**What is expected**
Please give again, exactly, every line of the material from the one containing "successful public-private collaboration among" to the end, including both of those lines.

**Available records**

════════════════

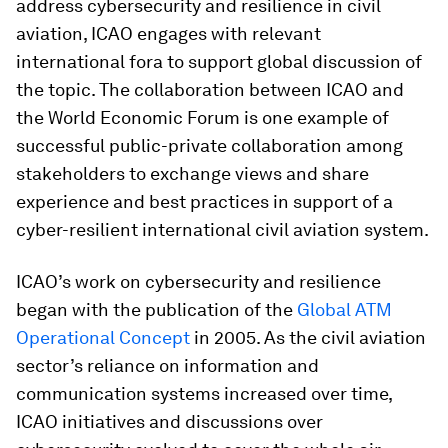
address cybersecurity and resilience in civil
aviation, ICAO engages with relevant
international fora to support global discussion of
the topic. The collaboration between ICAO and
the World Economic Forum is one example of
successful public-private collaboration among
stakeholders to exchange views and share
experience and best practices in support of a
cyber-resilient international civil aviation system.
ICAO’s work on cybersecurity and resilience
began with the publication of the
Global ATM
Operational Concept
in 2005. As the civil aviation
sector’s reliance on information and
communication systems increased over time,
ICAO initiatives and discussions over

════════════════

**Expected output**
successful public-private collaboration among
stakeholders to exchange views and share
experience and best practices in support of a
cyber-resilient international civil aviation system.
ICAO’s work on cybersecurity and resilience
began with the publication of the
Global ATM
Operational Concept
in 2005. As the civil aviation
sector’s reliance on information and
communication systems increased over time,
ICAO initiatives and discussions over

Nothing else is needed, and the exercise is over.